Monday, August 17, 2015

The Lone Pine Club play reviewed

For an hour on a sunny Saturday afternoon in Norfolk I recaptured my childhood  - or at least a treasured part of it.

There was a time when I refused to read anything but Malcolm Saville's Lone Pine books, and this summer the Pentabus Rural Theatre Company has turned those books into a play and toured it round five National Trust properties. I saw it at Sheringham Park, a couple of miles from the centre of that town.

There is one venue left: you can still catch the play at Wallington near Morpeth in Northumberland. If you have young children or have not let your heart grow hard, I recommend you do so.

Malcolm Saville is best described as the thinking child's Enid Blyton and, as Tony Gillam suggested in an early review, hanging over this project was the shadow of The Comic Strip's Give Go Mad in Dorset.

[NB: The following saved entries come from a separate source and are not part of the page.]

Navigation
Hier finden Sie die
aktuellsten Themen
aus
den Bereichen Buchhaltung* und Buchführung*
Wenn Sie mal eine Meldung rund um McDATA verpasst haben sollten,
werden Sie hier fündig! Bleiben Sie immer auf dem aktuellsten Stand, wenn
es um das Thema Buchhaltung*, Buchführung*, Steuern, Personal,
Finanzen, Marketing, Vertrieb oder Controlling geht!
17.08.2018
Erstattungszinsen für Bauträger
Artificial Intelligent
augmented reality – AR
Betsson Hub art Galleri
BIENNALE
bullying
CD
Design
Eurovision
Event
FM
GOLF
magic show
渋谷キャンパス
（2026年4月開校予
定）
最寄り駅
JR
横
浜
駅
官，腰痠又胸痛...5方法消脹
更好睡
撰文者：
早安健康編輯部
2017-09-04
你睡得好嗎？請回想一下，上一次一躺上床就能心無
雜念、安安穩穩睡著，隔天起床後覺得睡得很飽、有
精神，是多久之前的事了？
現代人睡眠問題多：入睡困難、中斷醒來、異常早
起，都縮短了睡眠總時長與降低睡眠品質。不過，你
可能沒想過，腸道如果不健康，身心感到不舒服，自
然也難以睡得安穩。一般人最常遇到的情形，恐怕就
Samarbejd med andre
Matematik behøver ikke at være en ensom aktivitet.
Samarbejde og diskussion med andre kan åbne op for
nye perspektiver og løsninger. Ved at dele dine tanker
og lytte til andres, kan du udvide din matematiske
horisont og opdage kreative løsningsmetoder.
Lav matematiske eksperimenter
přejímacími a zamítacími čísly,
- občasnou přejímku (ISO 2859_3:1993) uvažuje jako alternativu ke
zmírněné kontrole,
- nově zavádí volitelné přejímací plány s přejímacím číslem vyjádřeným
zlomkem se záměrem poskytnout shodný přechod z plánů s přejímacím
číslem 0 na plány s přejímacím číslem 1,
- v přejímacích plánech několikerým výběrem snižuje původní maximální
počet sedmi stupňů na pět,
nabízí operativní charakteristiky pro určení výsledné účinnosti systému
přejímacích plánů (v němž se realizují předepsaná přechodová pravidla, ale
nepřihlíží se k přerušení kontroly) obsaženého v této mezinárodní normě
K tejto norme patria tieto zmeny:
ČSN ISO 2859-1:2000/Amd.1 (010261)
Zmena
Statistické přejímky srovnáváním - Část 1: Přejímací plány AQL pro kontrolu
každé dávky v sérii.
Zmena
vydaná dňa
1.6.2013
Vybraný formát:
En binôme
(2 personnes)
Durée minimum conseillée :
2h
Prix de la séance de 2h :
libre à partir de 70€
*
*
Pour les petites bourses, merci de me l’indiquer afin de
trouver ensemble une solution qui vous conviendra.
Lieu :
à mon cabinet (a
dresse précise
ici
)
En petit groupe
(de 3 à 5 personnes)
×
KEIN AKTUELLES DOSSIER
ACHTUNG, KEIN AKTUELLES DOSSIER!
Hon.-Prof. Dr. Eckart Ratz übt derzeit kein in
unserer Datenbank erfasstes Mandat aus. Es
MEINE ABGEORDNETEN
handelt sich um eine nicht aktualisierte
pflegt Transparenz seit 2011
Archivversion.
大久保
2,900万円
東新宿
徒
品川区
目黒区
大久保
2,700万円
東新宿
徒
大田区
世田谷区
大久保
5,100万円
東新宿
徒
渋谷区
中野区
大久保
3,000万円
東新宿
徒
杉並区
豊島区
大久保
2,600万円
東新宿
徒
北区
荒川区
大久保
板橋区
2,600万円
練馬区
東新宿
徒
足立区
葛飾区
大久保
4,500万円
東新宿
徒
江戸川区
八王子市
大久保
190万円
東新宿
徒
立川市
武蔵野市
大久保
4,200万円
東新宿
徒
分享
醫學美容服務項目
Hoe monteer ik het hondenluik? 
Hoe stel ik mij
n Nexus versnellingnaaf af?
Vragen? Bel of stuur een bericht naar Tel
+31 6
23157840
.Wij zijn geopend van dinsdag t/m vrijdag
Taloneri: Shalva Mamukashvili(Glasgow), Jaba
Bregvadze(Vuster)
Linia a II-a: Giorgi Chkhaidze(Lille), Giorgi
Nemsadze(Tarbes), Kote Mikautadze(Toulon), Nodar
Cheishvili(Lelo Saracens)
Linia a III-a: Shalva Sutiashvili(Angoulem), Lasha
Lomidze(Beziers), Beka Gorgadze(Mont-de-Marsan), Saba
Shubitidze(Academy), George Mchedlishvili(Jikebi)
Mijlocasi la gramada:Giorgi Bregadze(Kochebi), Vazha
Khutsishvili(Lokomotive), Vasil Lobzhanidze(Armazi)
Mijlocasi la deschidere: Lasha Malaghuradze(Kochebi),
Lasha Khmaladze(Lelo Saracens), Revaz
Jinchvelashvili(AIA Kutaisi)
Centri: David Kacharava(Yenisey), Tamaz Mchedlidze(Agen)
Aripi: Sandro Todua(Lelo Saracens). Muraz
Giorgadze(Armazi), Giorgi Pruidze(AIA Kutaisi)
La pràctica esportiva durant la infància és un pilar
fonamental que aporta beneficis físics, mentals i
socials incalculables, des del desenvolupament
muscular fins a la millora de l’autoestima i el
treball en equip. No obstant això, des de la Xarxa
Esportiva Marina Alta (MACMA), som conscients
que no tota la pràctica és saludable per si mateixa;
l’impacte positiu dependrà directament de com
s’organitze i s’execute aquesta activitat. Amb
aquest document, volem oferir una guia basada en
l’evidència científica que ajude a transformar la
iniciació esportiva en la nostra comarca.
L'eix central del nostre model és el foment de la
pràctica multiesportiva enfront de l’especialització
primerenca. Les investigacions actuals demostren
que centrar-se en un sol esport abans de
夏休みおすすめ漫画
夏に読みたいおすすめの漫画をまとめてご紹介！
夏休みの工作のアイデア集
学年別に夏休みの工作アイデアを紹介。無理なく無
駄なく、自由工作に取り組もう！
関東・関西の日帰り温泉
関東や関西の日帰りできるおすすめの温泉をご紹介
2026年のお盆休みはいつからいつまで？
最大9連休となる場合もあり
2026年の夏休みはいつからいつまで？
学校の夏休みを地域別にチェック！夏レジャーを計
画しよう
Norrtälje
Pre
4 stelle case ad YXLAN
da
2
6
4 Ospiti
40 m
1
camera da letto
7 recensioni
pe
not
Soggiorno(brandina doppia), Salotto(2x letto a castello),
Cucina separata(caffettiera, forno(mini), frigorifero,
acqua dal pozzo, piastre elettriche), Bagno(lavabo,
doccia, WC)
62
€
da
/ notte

But that spook was swept away by the good nature of the script and the energy of the acting. When the Malcolm Saville Society was formed 20 years ago I coined the term 'amused respect' to describe our attitude to him, and that was very much the spirit of The Lone Pine Club play.

The Saville family wisely gave Alice Birch free rein in adapting the books, and she came up a script that conveyed their essence perfectly.

It featured the book's central character David Morton, his younger twin brother and sister Dickie and Mary, and Peter (Petronella Sterling). Still young, they looked back over their adventures, occasionally breaking out to complain that the story didn't go like that or the best bits were being left out.

Other characters were portrayed by the four young adult members of the cast, who sometimes found themselves obliged to play more than one person in the same scene. With hilarious consequences.

It seems unfair to single out one member of the cast, and it may be down to the writing or the direction, but I have to say that Anya Collyer, who seems to be least experienced of the four, in some magical way was the Peter of the books.

The only note of sadness was when I worked out that the last time I was in Sheringham it was to have tea with Malcolm Saville's younger son, the Revd Jeremy Saville, and his wife.

He has since died, and only Rosemary Dowler, the elder daughter, of Malcolm Saville's children is still with us. You can see her in the photograph above with the cast of the play (and Mackie the dog, of course) at its first venue in Shropshire.

As Rosemary writes in the excellent programme for the play:
It is sad that my brothers, Robin and Jeremy, and my sister Jennifer, are not around to join in the fun, but I know they would be as delighted as I am to see my father's books being brought to life in such a delightful way.